Sectors go from bull markets to bear markets and back to bull markets again.
When a trend reverses, the majority of investors hold onto losing shares or they miss out on the new upward trend.
Looking back, this happened in the late 1990s before the dotcom bubble burst. Stocks soared, only to start their descent in 2000. They kept falling for over two-years shedding over 78% along the way.
It was a similar story after the financial crisis in 2008. At the beginning of 2009, everyone hated stocks. But this was actually the time to buy. Over the next four years, stocks soared.
You can see a similar picture with resources
. In early 2011, resources were the place to be. Gold hit an all-time high of $1,900 an ounce. And gold and other resource stocks soared.
Then the tide turned. Prices of resources plummeted and the US dollar rallied. Along with a drop in the price of resources, mining stocks fell hard.
Just have a look at what’s happened to the price of some of these resources over the past three years…
Gold down 37%;
Silver down 68%;
Platinum down 38%;
Copper down 37%;
Lead down 33%;
Zinc down 16%; and
Iron ore down 63%.
The share prices of mining companies have suffered worse than the prices of the resources themselves.
If the trend in resources suddenly changes, many would miss out on the recovery
That’s why you need to keep an eye on this sector, Dan Ferris in Daily Wealth
explains. A recovery could happen at any time. And when it starts, the gains will be plentiful investing in resource stocks.
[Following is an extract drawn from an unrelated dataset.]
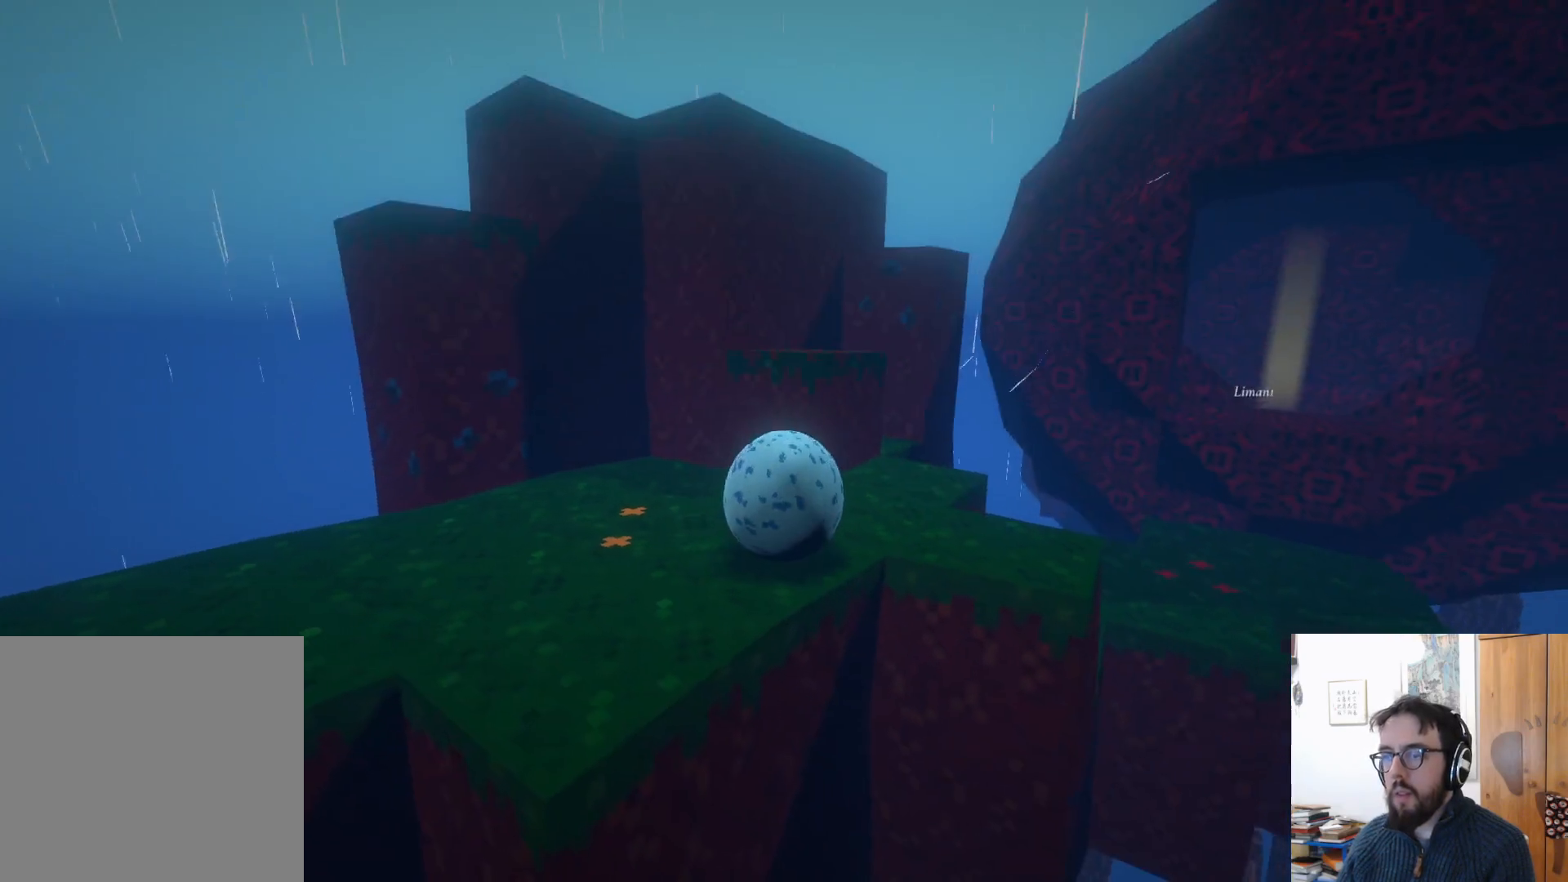
{"buttons": [], "left_stick": "up-left", "right_stick": "down", "events": [[100, "right_stick", "down"], [200, "left_stick", "up-left"]]}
The drop in the prices of resources won’t go on forever. And when investors get complacent and think a sector is doomed, it tends to surprise.
Of course, no-one can be certain when this recovery is going to happen. But keep a watchful eye on the sector for signs of a recovery. It could be the start of a new bull market in resources.
So there you have it. Why 2015 could be the year that resources snap out of their bear trend and start to climb.